* _Task to complete_: The answer must consist of every line in the records that contains the word "صندوق".

* _Source data_:
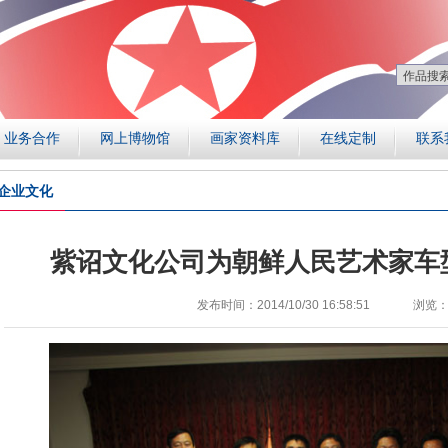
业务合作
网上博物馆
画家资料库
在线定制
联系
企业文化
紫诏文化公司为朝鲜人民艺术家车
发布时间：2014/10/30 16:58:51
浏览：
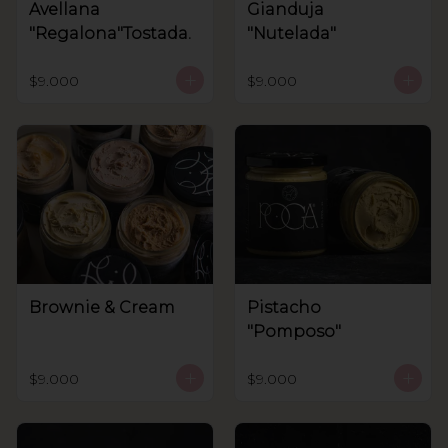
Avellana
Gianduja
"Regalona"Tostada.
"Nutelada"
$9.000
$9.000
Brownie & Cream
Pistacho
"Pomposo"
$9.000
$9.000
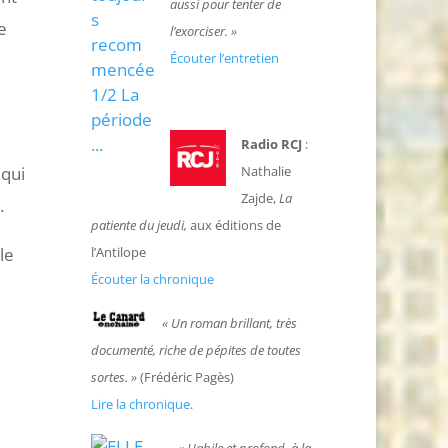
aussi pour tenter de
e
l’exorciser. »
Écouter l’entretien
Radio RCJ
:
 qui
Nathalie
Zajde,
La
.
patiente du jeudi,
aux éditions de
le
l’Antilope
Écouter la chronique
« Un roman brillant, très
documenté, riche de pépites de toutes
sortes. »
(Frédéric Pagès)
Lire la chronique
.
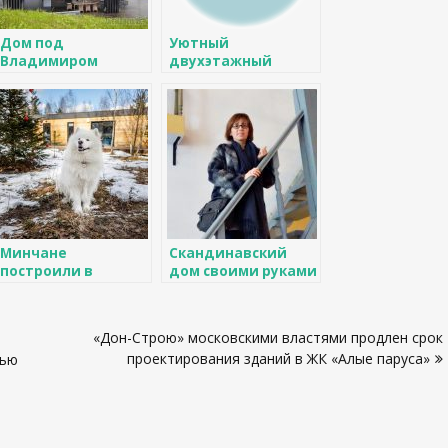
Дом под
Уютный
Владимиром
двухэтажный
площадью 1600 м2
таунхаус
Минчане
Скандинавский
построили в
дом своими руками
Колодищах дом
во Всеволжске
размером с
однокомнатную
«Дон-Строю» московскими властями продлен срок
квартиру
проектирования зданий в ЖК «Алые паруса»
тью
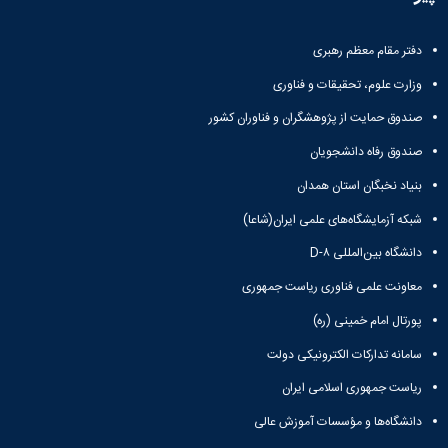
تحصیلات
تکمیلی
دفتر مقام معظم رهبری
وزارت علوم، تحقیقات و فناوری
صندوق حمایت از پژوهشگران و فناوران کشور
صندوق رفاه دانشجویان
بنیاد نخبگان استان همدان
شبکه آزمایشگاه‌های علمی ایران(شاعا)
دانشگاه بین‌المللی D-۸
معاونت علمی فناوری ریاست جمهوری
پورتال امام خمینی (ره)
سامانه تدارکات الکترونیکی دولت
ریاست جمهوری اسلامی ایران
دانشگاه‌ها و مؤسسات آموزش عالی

==

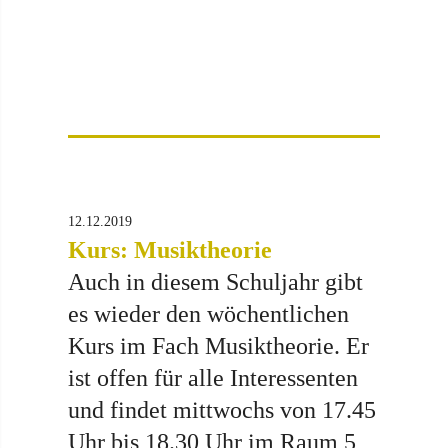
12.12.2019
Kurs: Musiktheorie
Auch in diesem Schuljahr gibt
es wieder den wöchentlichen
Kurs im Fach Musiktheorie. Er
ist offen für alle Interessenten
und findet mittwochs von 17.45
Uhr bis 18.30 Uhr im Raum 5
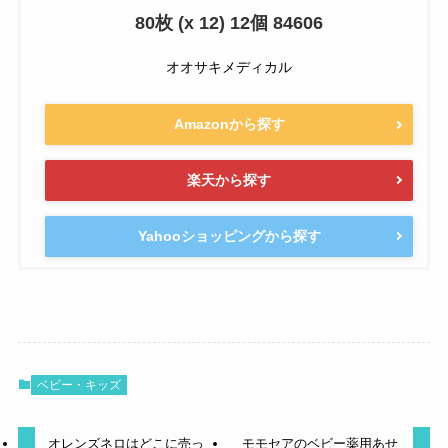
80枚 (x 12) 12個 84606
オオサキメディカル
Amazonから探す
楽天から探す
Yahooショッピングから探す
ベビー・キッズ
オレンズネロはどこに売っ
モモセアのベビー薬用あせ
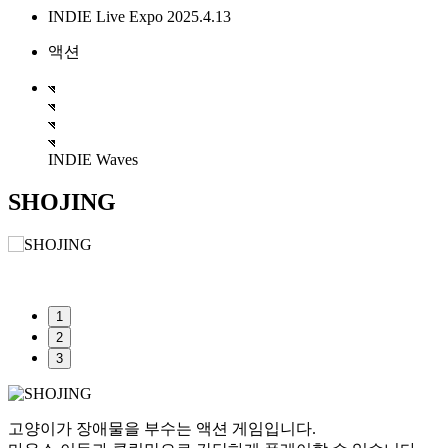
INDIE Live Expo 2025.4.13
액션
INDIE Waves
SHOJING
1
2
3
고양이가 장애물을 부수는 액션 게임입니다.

* _Expected output_:
صندوق حمایت از پژوهشگران و فناوران کشور
صندوق رفاه دانشجویان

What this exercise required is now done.